Barrington Stage Company presents a beautiful adaptation of Chaim Potok's classic novel.
Picture it: a ballfield in Williamsburg, Brooklyn, 1944. On one side are modern orthodox Jews in softball attire — baseball caps, undershirts, sneakers, short pants. On the other is a team of Hasidic students in formalwear, button-down shirts, black pants, yarmulkes, and the dangling sidecurls known as payot. At the center of the field are the son of noted Zionist writer David Malter, Reuven Malter, pitcher for the modern orthodox team, and Daniel Saunders, the son of the Reb Saunders, the spiritual leader of the Hasidic sect. Young Reuven throws the ball. Danny has that evil look in his eyes. He swings. The ball hits Reuven in the face, shattering his glasses and injuring his eye.

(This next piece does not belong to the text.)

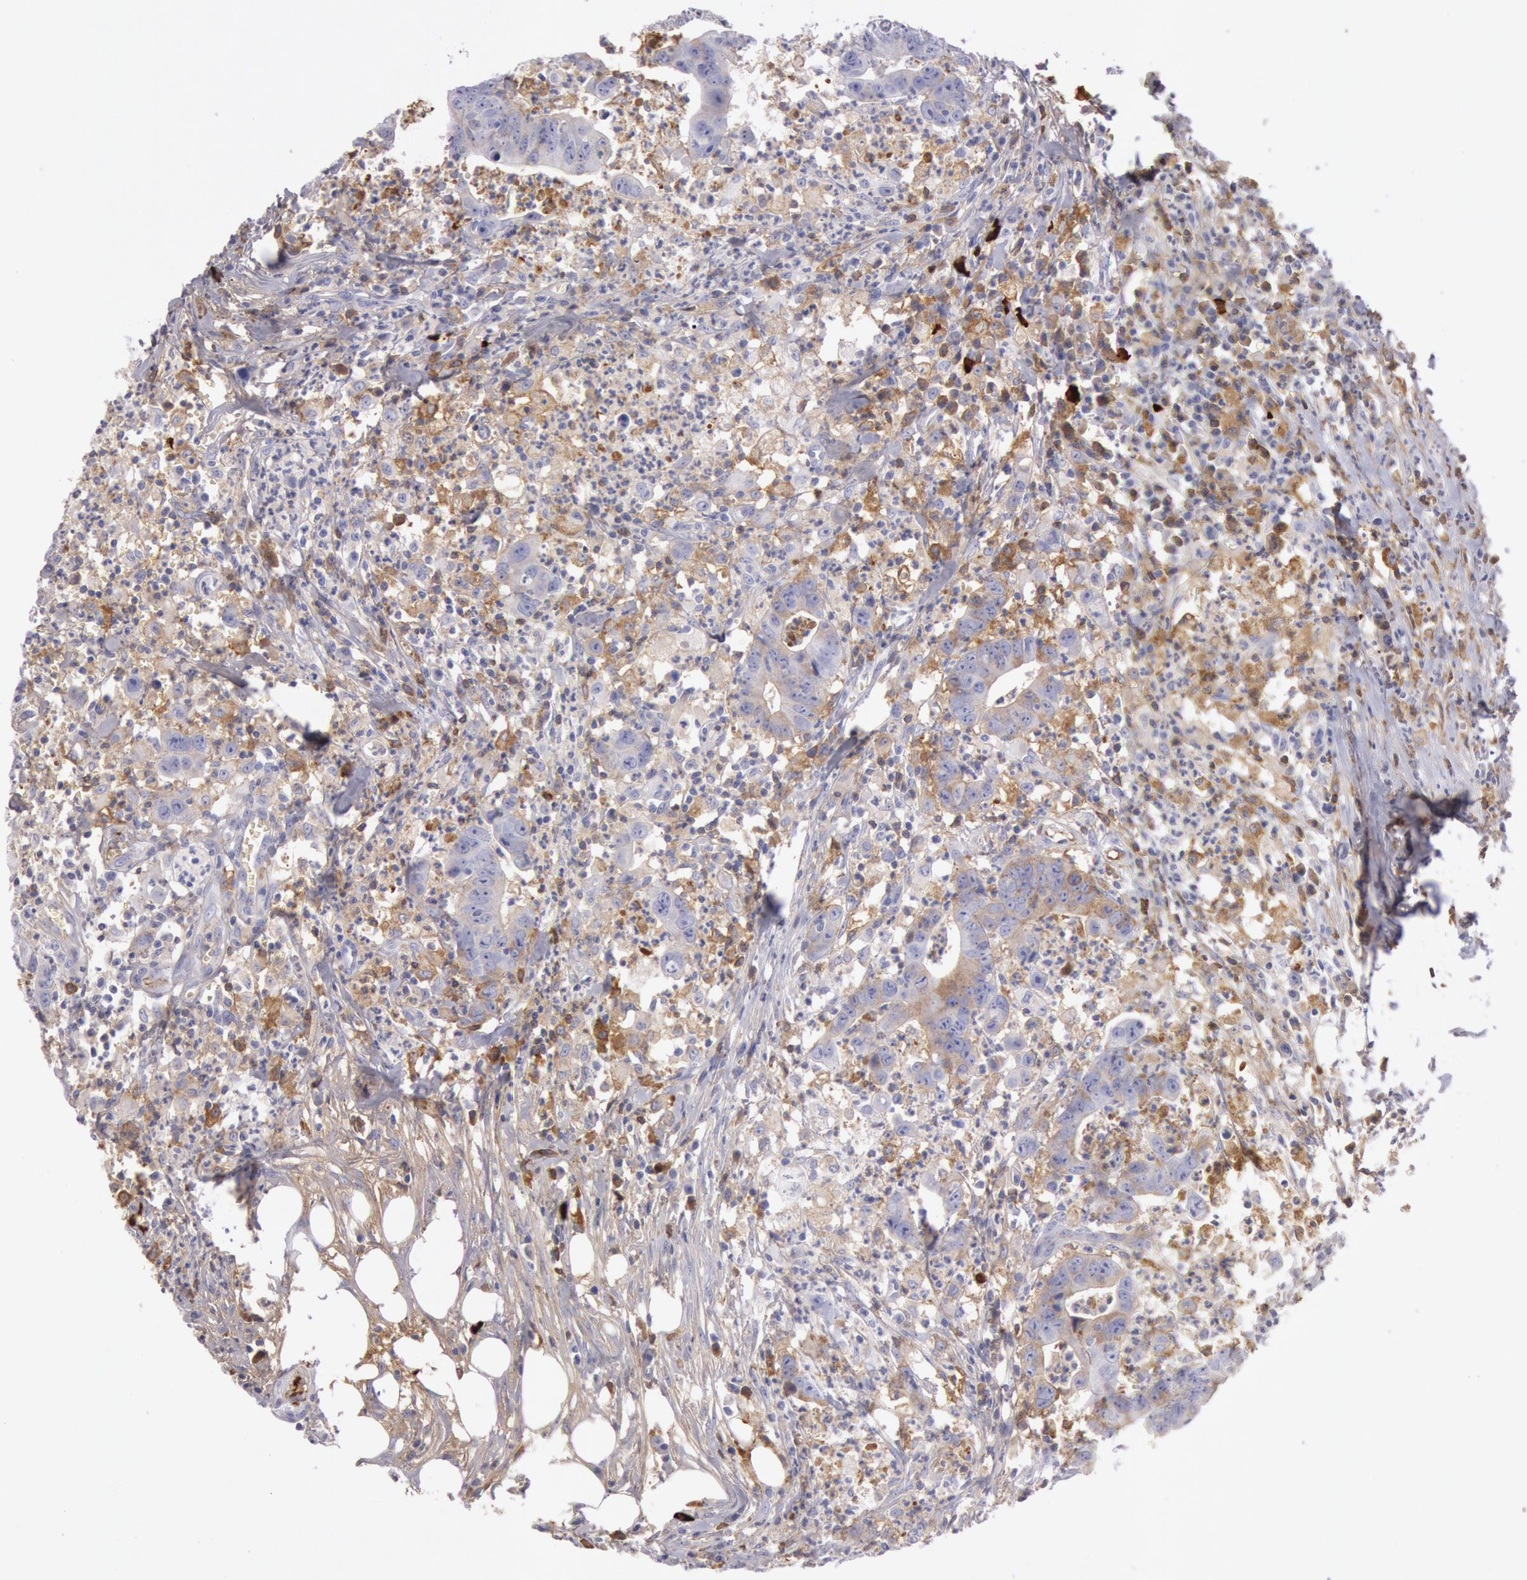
{"staining": {"intensity": "negative", "quantity": "none", "location": "none"}, "tissue": "colorectal cancer", "cell_type": "Tumor cells", "image_type": "cancer", "snomed": [{"axis": "morphology", "description": "Adenocarcinoma, NOS"}, {"axis": "topography", "description": "Colon"}], "caption": "Colorectal adenocarcinoma was stained to show a protein in brown. There is no significant staining in tumor cells.", "gene": "IGHA1", "patient": {"sex": "male", "age": 55}}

Thus begins the unlikely friendship at the heart of The Chosen, Aaron Posner and Chaim Potok's stage adaptation of Potok's classic novel, running on the Boyd-Quinson Mainstage at Barrington Stage Company through August 3. Perhaps the script, first performed in 1999, relies too heavily on long swaths of first-person narration (a similar problem that exists in Posner's recent stage adaptation of Potok's My Name is Asher Lev), but it's easily forgiven in this engaging production, sensitively directed by the author.
Reuven (Jeff Cuttler) and Danny (Ben Rosenbach) are in desperate in need of friends, and soon the teenagers hit it off. Danny, especially, needs someone with whom he can talk; despite a fierce devotion to his spiritual leader father (Richard Schiff), the pair communicates through silence, an idea that Reuven, raised by a talkative workhorse of a dad (Adam Heller), just doesn't understand.
A distinct lack of understanding pervades the lives of all the characters except the older Reuven (Richard Topol), who guides the audience through the play's four years with the benefit of hindsight. The drama comes to a head when the fiercely intelligent Danny confides in Reuven that he doesn't want to follow in his father's footsteps as the community's next Tzadik (a position of leadership passed down the blood line); instead, he wants to become a psychologist. It's at that moment that unlikely recognition blooms, coming from the last person they'd expect. When this climactic moment is reached, multiple audience members at a recent performance broke the tension of a long silence with the word "Wow."
On a large, looming library of a set designed by Meghan Raham (who also styled the costumes), The Chosen has as much suspense as the very best action movies. The five actors make the dialogue sing like the most beautiful prayer on the High Holy Days. The young actors, Cuttler and Rosenbach, more than hold their own opposite heavyweights like the gruff and passionate Heller, the affable Topol, and Schiff, perhaps best of all and completely unrecognizable under a scraggily gray beard designed by Charles G. LaPointe. All of these characters are complicated individuals and none of the actors take the easy way out or delve into stereotype.
With My Name is Asher Lev ending its run off-Broadway at the beginning of September, this production of The Chosen seems like the natural choice to take its spot at the Westside Theatre. It's very deserving.